Norma felt her breathing stop when she saw her blue duffle bag and her large, leather diary appear. Alex's bicep straining under the weight of the cash and leather tomb that he hefted over to her.
"You… you found them." she said numbly. She knew right away that he'd read every word. His eyes raked over every thought she'd written down. Read every detail of her diary and knew everything about her. That he'd seen the money and that she'd be arrested soon.
"I found them." He shrugged. "It was a good thing to. They were about to demolish the place."
Norma didn't want to touch them. They felt contaminated from him.
"Oh." she said. Her diary and bag sitting on her lap as though alien to her.
"Thought you'd be happy." he said.
"I am."
"You don't look happy."
"They… they were private." she whispered.

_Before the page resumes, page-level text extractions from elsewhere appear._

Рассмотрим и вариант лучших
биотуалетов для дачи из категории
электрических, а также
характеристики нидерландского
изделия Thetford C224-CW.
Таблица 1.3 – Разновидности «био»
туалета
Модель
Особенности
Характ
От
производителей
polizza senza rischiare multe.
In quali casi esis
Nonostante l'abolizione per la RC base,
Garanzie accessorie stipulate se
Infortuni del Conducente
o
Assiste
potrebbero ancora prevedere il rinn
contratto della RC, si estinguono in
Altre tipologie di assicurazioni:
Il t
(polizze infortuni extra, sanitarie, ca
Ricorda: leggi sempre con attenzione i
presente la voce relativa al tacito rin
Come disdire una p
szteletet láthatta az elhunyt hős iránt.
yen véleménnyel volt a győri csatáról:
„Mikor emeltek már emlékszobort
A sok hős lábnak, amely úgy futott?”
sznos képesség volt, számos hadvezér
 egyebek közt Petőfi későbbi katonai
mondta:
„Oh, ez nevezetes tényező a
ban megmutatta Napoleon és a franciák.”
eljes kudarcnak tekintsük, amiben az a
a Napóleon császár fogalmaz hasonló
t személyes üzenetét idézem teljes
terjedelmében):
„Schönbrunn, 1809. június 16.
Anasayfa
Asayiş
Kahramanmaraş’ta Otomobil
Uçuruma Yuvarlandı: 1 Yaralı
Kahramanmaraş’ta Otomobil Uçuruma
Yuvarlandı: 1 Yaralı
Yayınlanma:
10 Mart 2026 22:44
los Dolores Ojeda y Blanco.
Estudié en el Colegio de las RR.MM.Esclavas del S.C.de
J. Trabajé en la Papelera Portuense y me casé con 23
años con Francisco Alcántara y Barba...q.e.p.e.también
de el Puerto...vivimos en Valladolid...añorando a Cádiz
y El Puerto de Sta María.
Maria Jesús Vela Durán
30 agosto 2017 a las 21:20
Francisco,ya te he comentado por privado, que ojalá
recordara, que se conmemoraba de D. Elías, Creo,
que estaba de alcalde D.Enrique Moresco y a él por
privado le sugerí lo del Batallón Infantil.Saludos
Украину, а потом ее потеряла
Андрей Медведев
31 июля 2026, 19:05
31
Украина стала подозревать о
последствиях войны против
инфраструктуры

"You think I went through your things?" he asked.
"Did you?" she asked.
He was quite.
"I saw that it's a lot of money." he admitted. "I'm guessing your ex is a… pretty bad man. The kind you need to get away from if he has that much cash at hand."
"He is." Norma said.
"As for your diary…" Alex nodded to the book. "No, I didn't read it. I know it's personal."
Norma wasn't sure if she believed him. She wanted to believe him. She wanted desperately to believe him.
She needed to at least give him the benefit of the doubt. After all, she was the one who had been lying to him and he'd been the one who'd protected her. He'd looked after her. Who had literally carried her to safety. Kept her son out of the clutches of the system and was looking after her still.
"Come on, I'll show you to the guest house." he said.